*TASK TO CARRY OUT*: Output every record word for word, minus the pictures.

*ENTRIES SHOWN*:
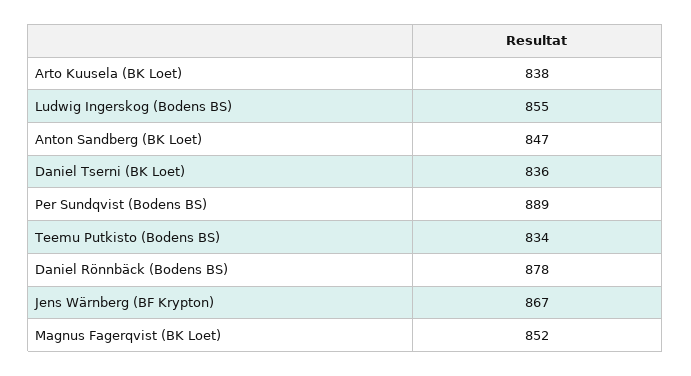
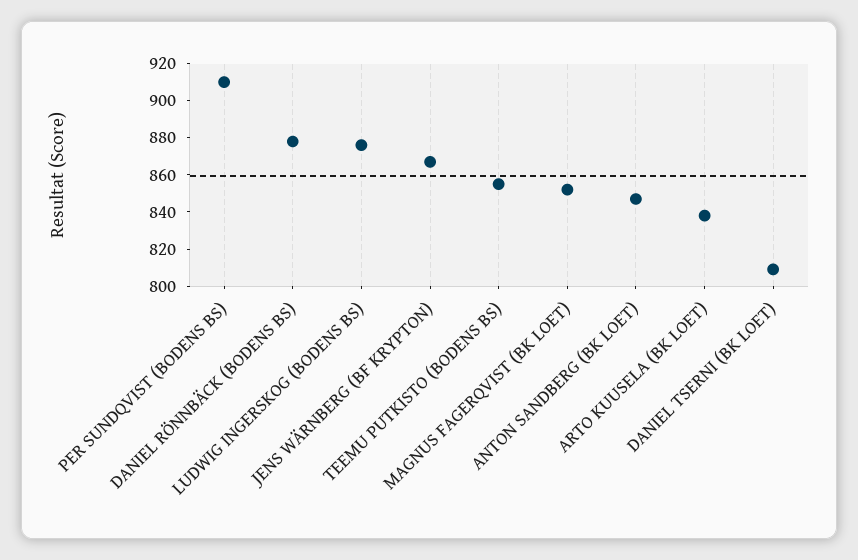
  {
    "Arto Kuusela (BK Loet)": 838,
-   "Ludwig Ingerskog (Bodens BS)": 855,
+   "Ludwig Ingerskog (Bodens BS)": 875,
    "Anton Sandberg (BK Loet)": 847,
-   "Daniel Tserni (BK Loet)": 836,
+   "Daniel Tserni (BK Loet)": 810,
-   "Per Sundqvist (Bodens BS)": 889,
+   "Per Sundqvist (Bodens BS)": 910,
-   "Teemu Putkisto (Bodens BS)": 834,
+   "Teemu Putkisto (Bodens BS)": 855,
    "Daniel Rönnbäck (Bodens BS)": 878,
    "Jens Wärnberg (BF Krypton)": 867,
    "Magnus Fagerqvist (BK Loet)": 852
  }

*WRITTEN REPLY*:
  {
    "Arto Kuusela (BK Loet)": 838,
-   "Ludwig Ingerskog (Bodens BS)": 855,
+   "Ludwig Ingerskog (Bodens BS)": 875,
    "Anton Sandberg (BK Loet)": 847,
-   "Daniel Tserni (BK Loet)": 836,
+   "Daniel Tserni (BK Loet)": 810,
-   "Per Sundqvist (Bodens BS)": 889,
+   "Per Sundqvist (Bodens BS)": 910,
-   "Teemu Putkisto (Bodens BS)": 834,
+   "Teemu Putkisto (Bodens BS)": 855,
    "Daniel Rönnbäck (Bodens BS)": 878,
    "Jens Wärnberg (BF Krypton)": 867,
    "Magnus Fagerqvist (BK Loet)": 852
  }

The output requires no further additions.